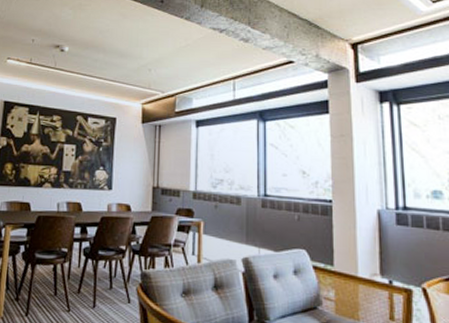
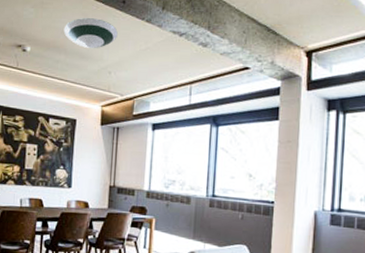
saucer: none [102,18,157,47] -> present [63,18,118,49]

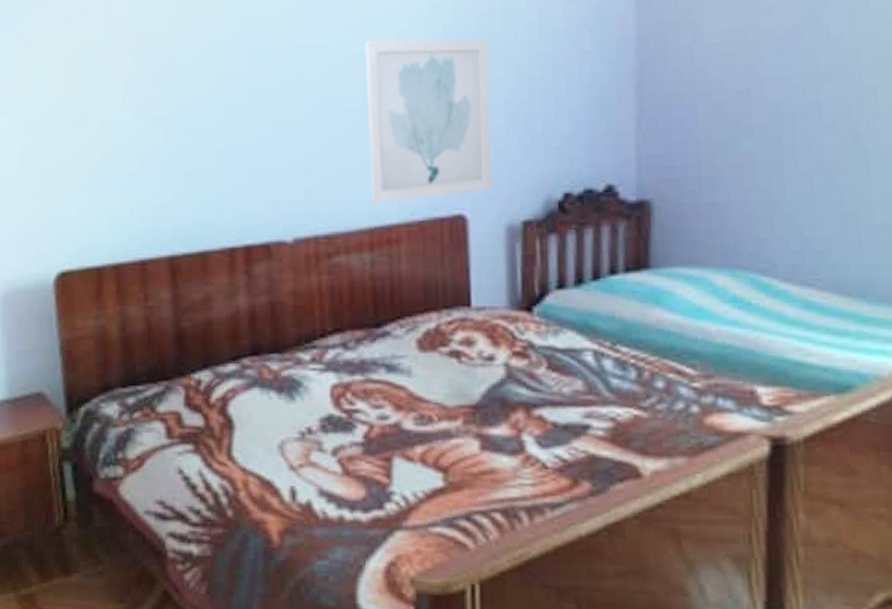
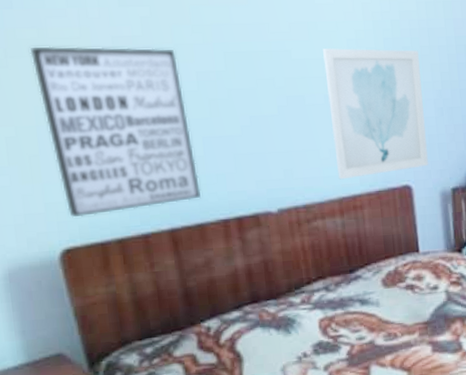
wall art: none [55,46,209,237] -> present [30,46,201,218]

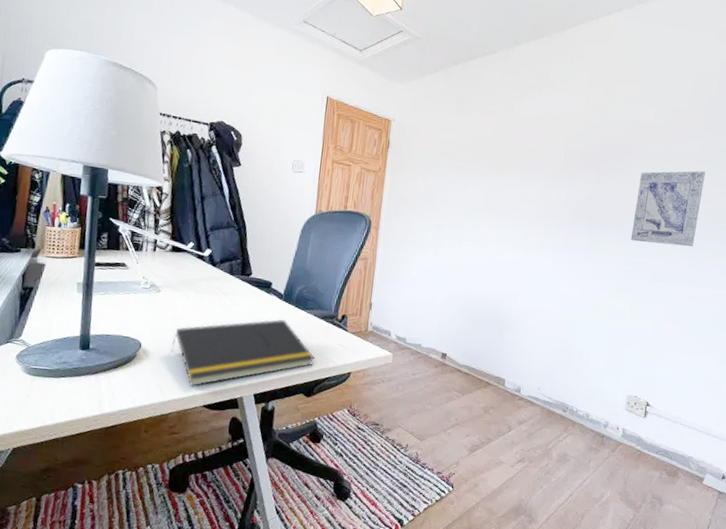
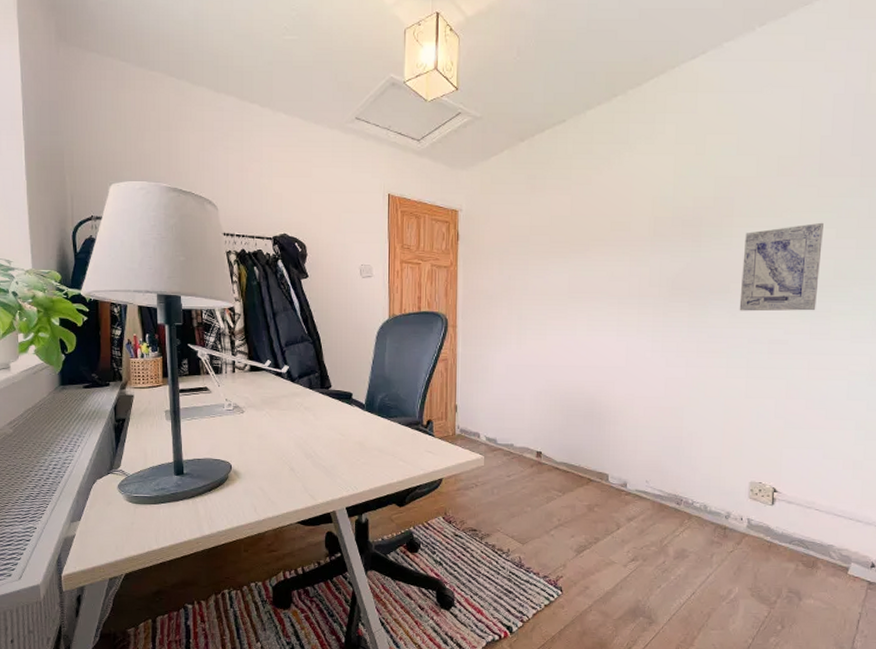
notepad: present [170,319,315,386] -> none [260,429,404,503]

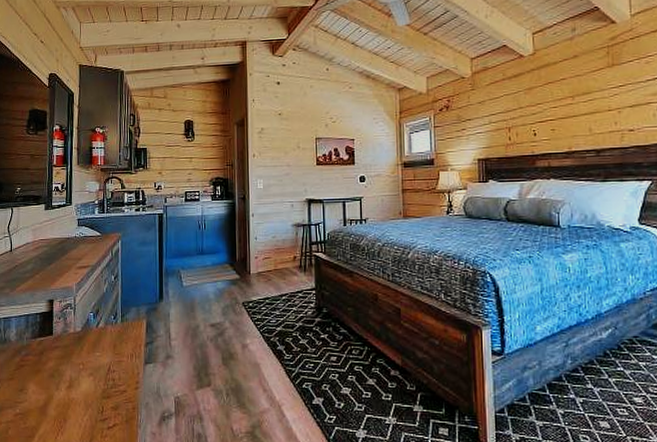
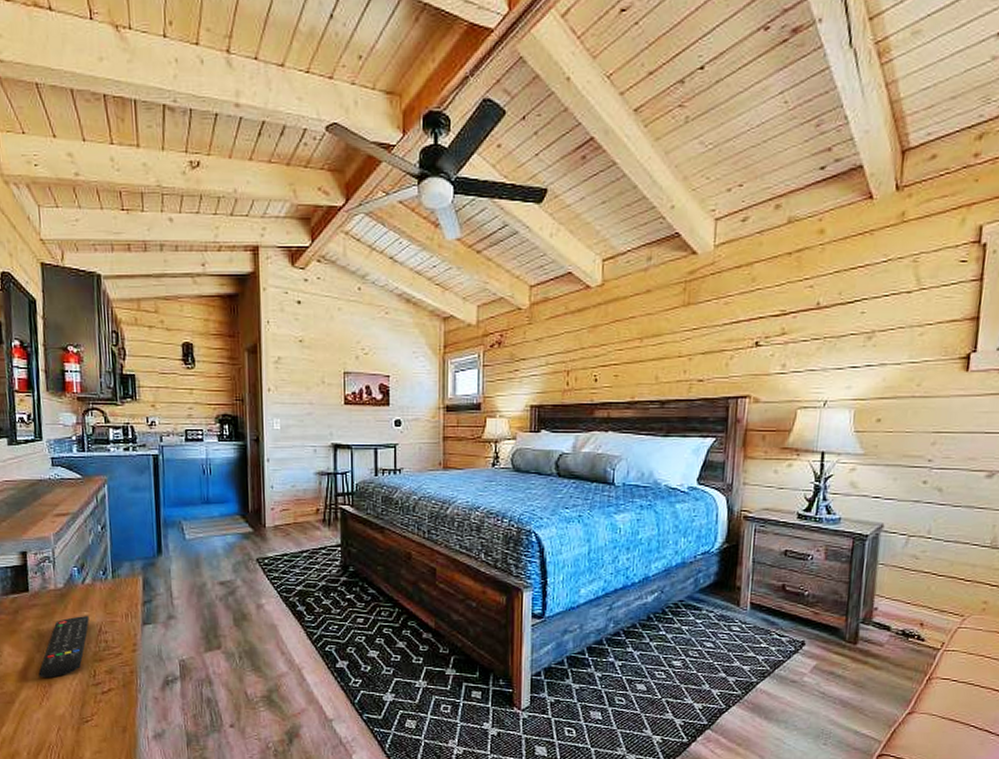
remote control: none [56,356,101,414] -> present [38,616,89,678]

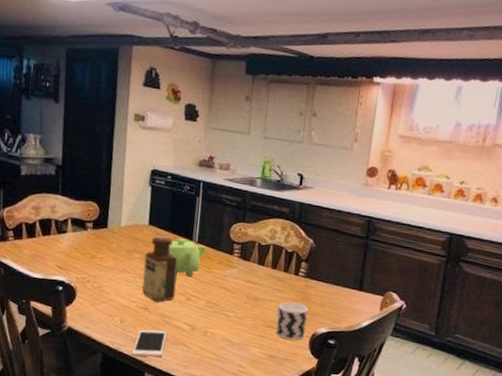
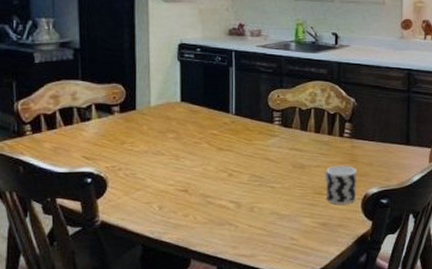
cell phone: present [132,329,168,358] -> none [174,211,211,244]
bottle: present [142,235,178,302] -> none [179,110,216,183]
teapot: present [168,238,206,276] -> none [204,112,244,152]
........
## YOUR GOAL:
Copy nothing but the lines from the top of the material through the line holding "cell phone: present", exactly as written; omit pictures.

## FINISHED TASK:
saucer: none [102,18,157,47] -> present [63,18,118,49]

wall art: none [55,46,209,237] -> present [30,46,201,218]

notepad: present [170,319,315,386] -> none [260,429,404,503]

remote control: none [56,356,101,414] -> present [38,616,89,678]

cell phone: present [132,329,168,358] -> none [174,211,211,244]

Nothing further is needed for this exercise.